Together with an older type of spy-plane, the RB-29, the U-2 was developed by the CIA and became a major instrument for gathering intelligence.
Built by Lockheed Aircraft, the U-2 was little short of 50ft in overall length. With its disproportionate wing area (600 squareft), the unarmed, one-engine plane, packed up with sophisticated cameras and electronic signal detectors, had an operational ceiling of over 70,000ft and a maximum speed of over 430 mph.
The first official flight took place on 4 August 1955.
Operational missions began in July 1956. 17 more missions were carried out over the Soviet Union until 1 May 1960, when pilot Francis Gary Powers was shot down, captured and tried for espionage. The incident caused the Quadripartite Paris Conference on Berlin to be cancelled. Mr. Powers was sentenced to ten years' imprisonment. Two years later he was exchanged for a Soviet KGB agent who had been caught in the USA. Mr. Powers resumed his employment with the CIA and with Lockheed, and died in 1977 in a helicopter crash.

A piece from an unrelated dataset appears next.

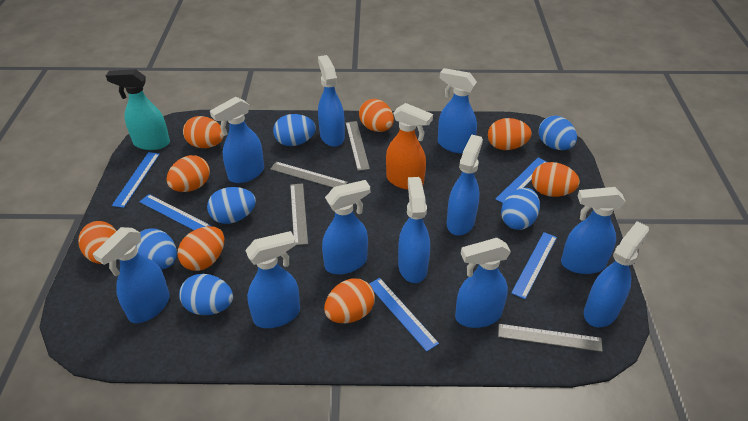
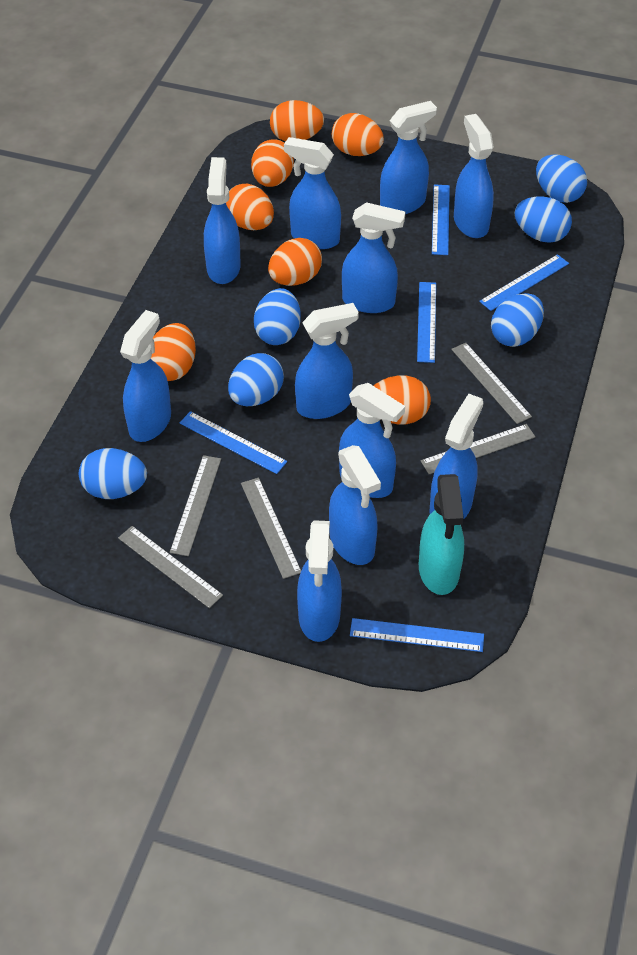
grey ruler: [270,162,348,188] [290,183,308,245] [346,121,370,171] [498,324,603,352] = 4 -> [118,526,223,608] [170,455,221,556] [241,478,301,579] [421,424,535,474] [451,343,532,424] = 5
orange egg: [78,221,117,264] [167,155,210,192] [178,226,224,271] [183,116,224,148] [324,278,375,323] [359,99,394,132] [488,118,531,150] [532,162,580,197] = 8 -> [151,323,196,381] [226,184,274,230] [251,139,294,187] [268,238,322,286] [270,100,324,141] [332,113,384,156] [374,375,431,424] = 7
orange spray bottle: [386,103,433,190] = 1 -> none = 0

Overflights of Cuba were suspended as of 10 September 1962, following a series of incidents implying other spy-planes in the Far East; bad weather conditions prevented flights over the western part of Cuba until 14 October.
Also, Robert McNamara insisted that further U-2 flights be manned by US Air Force officers and no longer by civilian CIA agents, so as to avoid awkward situations of the type caused by Gary Powers' capture.